--- BEGIN Excerpted data ---

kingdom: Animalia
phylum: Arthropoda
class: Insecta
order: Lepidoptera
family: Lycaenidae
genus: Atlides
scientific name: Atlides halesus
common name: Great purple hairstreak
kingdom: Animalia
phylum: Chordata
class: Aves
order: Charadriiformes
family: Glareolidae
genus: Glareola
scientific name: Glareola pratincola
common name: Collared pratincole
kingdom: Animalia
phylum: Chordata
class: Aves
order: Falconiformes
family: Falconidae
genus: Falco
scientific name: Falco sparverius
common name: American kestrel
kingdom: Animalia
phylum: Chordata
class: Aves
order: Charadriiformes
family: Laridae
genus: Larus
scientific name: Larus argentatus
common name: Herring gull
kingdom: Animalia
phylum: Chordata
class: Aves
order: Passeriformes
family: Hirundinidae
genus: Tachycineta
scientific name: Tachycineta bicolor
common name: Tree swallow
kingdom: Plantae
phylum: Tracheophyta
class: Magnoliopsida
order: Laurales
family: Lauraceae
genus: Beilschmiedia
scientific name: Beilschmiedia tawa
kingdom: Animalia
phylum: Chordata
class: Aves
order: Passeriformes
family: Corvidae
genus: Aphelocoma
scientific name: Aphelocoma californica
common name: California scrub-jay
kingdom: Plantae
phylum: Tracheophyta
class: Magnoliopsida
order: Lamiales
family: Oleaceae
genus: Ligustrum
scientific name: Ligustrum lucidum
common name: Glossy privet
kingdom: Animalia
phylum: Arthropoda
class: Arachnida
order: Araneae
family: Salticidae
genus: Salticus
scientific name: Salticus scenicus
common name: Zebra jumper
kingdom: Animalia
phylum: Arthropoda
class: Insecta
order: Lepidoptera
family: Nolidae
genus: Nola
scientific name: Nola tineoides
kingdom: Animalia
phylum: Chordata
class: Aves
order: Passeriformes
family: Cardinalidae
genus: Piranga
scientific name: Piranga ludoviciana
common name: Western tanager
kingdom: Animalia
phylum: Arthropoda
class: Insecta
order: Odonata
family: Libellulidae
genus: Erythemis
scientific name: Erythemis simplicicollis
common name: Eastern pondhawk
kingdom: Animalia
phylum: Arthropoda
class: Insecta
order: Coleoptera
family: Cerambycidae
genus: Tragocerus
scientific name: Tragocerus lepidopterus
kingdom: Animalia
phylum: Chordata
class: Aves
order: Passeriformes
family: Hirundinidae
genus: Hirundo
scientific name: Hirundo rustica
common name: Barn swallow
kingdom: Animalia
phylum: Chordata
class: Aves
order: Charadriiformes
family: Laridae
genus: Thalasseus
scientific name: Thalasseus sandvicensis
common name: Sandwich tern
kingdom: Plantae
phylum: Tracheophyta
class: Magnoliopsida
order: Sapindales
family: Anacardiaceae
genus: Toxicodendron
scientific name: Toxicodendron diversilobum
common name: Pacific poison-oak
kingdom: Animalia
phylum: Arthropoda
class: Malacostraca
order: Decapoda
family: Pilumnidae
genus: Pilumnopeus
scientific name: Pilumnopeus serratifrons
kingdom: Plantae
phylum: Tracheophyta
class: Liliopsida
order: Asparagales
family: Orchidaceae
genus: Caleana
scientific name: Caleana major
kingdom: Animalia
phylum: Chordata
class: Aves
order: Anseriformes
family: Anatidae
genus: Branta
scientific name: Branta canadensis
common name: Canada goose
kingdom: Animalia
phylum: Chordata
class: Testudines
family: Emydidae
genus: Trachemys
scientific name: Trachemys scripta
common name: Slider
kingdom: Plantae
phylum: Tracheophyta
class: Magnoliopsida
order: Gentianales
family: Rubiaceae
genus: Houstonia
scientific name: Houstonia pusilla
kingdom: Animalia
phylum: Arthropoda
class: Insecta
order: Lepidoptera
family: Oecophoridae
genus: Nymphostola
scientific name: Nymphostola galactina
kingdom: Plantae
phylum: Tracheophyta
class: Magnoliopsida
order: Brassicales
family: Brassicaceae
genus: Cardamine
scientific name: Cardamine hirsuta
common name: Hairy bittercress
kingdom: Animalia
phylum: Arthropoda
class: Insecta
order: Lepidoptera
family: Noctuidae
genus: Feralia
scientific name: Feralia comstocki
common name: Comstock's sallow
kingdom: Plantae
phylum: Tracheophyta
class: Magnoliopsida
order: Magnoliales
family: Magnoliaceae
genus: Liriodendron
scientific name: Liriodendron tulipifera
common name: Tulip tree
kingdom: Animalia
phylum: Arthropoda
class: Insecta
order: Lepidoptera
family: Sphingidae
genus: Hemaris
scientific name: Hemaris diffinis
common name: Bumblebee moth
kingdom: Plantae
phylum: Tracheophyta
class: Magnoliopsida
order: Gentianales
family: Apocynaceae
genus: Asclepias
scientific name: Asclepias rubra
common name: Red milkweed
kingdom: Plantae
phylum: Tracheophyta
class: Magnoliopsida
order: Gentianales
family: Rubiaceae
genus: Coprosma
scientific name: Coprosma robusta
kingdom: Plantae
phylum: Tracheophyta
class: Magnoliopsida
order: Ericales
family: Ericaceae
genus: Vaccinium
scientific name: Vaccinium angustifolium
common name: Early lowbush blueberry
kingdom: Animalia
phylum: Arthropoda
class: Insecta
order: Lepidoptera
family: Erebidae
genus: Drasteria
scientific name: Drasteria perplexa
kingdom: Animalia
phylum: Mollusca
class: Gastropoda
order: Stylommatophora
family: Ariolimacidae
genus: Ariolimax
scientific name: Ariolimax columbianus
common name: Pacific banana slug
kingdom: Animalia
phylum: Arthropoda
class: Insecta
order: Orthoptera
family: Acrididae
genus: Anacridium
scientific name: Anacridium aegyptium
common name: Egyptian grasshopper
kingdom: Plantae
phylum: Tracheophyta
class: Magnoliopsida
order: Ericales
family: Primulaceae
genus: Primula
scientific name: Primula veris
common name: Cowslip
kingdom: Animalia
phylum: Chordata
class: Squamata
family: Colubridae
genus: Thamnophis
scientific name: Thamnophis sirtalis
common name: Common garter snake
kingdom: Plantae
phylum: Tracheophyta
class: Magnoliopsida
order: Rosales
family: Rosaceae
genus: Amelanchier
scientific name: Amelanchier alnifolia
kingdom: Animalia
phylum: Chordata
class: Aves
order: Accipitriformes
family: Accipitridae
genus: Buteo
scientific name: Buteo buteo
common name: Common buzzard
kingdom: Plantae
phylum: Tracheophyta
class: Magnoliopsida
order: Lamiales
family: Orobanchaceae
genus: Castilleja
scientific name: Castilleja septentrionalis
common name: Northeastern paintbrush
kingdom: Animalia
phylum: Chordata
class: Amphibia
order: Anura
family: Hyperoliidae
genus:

--- END Excerpted data ---

*Instructions to follow:* Repeat the lines from the one containing "common name: Common garter snake" up to and including the one containing "scientific name: Buteo buteo", unchanged.

*Problem solution:*
common name: Common garter snake
kingdom: Plantae
phylum: Tracheophyta
class: Magnoliopsida
order: Rosales
family: Rosaceae
genus: Amelanchier
scientific name: Amelanchier alnifolia
kingdom: Animalia
phylum: Chordata
class: Aves
order: Accipitriformes
family: Accipitridae
genus: Buteo
scientific name: Buteo buteo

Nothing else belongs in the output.